**Material provided**
--------------------

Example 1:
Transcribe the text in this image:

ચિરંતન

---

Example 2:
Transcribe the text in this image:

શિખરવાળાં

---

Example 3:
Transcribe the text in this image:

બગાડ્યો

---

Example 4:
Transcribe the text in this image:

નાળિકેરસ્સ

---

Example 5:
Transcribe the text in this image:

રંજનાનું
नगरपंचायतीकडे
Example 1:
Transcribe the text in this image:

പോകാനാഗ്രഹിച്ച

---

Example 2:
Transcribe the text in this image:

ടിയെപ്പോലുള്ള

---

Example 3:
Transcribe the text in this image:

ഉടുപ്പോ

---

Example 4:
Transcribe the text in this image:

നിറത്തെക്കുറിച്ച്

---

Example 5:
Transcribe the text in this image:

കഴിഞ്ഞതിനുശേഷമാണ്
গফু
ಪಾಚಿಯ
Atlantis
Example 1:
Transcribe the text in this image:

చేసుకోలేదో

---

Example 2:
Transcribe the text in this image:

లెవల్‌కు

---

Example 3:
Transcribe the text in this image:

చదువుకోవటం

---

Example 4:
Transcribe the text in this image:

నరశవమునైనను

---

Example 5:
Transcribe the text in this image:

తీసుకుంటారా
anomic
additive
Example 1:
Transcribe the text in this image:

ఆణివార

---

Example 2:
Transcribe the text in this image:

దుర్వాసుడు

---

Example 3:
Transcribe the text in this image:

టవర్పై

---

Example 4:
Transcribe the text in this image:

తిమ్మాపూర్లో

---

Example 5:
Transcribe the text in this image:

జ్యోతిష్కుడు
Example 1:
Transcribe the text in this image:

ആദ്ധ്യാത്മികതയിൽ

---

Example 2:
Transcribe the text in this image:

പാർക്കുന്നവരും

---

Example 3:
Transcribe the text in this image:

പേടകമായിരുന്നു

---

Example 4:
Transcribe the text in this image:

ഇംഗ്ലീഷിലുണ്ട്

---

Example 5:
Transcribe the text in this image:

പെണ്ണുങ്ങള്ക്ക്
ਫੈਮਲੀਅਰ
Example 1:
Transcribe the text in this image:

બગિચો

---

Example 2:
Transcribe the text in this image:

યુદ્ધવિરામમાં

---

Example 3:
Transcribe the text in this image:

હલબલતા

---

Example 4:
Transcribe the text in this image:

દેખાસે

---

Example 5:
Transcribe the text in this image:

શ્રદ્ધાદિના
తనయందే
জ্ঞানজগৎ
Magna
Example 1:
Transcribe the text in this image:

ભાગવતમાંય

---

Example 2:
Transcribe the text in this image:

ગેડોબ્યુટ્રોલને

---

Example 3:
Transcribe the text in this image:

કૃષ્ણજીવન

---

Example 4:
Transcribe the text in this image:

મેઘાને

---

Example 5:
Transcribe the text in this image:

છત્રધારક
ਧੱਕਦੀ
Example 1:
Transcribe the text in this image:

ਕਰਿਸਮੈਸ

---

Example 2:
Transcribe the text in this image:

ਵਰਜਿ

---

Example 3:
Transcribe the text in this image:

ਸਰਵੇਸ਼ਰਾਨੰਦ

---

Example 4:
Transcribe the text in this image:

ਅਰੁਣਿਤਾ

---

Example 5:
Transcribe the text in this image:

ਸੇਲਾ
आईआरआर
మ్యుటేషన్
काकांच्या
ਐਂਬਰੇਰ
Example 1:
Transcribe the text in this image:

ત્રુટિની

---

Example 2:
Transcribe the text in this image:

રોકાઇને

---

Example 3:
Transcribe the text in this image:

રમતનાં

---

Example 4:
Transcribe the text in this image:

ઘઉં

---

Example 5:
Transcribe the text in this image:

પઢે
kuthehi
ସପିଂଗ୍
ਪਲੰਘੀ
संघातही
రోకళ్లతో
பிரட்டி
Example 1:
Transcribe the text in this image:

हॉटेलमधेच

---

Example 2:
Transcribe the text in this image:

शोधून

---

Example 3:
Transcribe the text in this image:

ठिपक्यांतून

--------------------

**Problem to solve**
Print the data again exactly.

**Completed exercise**
Example 1:
Transcribe the text in this image:

ચિરંતન

---

Example 2:
Transcribe the text in this image:

શિખરવાળાં

---

Example 3:
Transcribe the text in this image:

બગાડ્યો

---

Example 4:
Transcribe the text in this image:

નાળિકેરસ્સ

---

Example 5:
Transcribe the text in this image:

રંજનાનું
नगरपंचायतीकडे
Example 1:
Transcribe the text in this image:

പോകാനാഗ്രഹിച്ച

---

Example 2:
Transcribe the text in this image:

ടിയെപ്പോലുള്ള

---

Example 3:
Transcribe the text in this image:

ഉടുപ്പോ

---

Example 4:
Transcribe the text in this image:

നിറത്തെക്കുറിച്ച്

---

Example 5:
Transcribe the text in this image:

കഴിഞ്ഞതിനുശേഷമാണ്
গফু
ಪಾಚಿಯ
Atlantis
Example 1:
Transcribe the text in this image:

చేసుకోలేదో

---

Example 2:
Transcribe the text in this image:

లెవల్‌కు

---

Example 3:
Transcribe the text in this image:

చదువుకోవటం

---

Example 4:
Transcribe the text in this image:

నరశవమునైనను

---

Example 5:
Transcribe the text in this image:

తీసుకుంటారా
anomic
additive
Example 1:
Transcribe the text in this image:

ఆణివార

---

Example 2:
Transcribe the text in this image:

దుర్వాసుడు

---

Example 3:
Transcribe the text in this image:

టవర్పై

---

Example 4:
Transcribe the text in this image:

తిమ్మాపూర్లో

---

Example 5:
Transcribe the text in this image:

జ్యోతిష్కుడు
Example 1:
Transcribe the text in this image:

ആദ്ധ്യാത്മികതയിൽ

---

Example 2:
Transcribe the text in this image:

പാർക്കുന്നവരും

---

Example 3:
Transcribe the text in this image:

പേടകമായിരുന്നു

---

Example 4:
Transcribe the text in this image:

ഇംഗ്ലീഷിലുണ്ട്

---

Example 5:
Transcribe the text in this image:

പെണ്ണുങ്ങള്ക്ക്
ਫੈਮਲੀਅਰ
Example 1:
Transcribe the text in this image:

બગિચો

---

Example 2:
Transcribe the text in this image:

યુદ્ધવિરામમાં

---

Example 3:
Transcribe the text in this image:

હલબલતા

---

Example 4:
Transcribe the text in this image:

દેખાસે

---

Example 5:
Transcribe the text in this image:

શ્રદ્ધાદિના
తనయందే
জ্ঞানজগৎ
Magna
Example 1:
Transcribe the text in this image:

ભાગવતમાંય

---

Example 2:
Transcribe the text in this image:

ગેડોબ્યુટ્રોલને

---

Example 3:
Transcribe the text in this image:

કૃષ્ણજીવન

---

Example 4:
Transcribe the text in this image:

મેઘાને

---

Example 5:
Transcribe the text in this image:

છત્રધારક
ਧੱਕਦੀ
Example 1:
Transcribe the text in this image:

ਕਰਿਸਮੈਸ

---

Example 2:
Transcribe the text in this image:

ਵਰਜਿ

---

Example 3:
Transcribe the text in this image:

ਸਰਵੇਸ਼ਰਾਨੰਦ

---

Example 4:
Transcribe the text in this image:

ਅਰੁਣਿਤਾ

---

Example 5:
Transcribe the text in this image:

ਸੇਲਾ
आईआरआर
మ్యుటేషన్
काकांच्या
ਐਂਬਰੇਰ
Example 1:
Transcribe the text in this image:

ત્રુટિની

---

Example 2:
Transcribe the text in this image:

રોકાઇને

---

Example 3:
Transcribe the text in this image:

રમતનાં

---

Example 4:
Transcribe the text in this image:

ઘઉં

---

Example 5:
Transcribe the text in this image:

પઢે
kuthehi
ସପିଂଗ୍
ਪਲੰਘੀ
संघातही
రోకళ్లతో
பிரட்டி
Example 1:
Transcribe the text in this image:

हॉटेलमधेच

---

Example 2:
Transcribe the text in this image:

शोधून

---

Example 3:
Transcribe the text in this image:

ठिपक्यांतून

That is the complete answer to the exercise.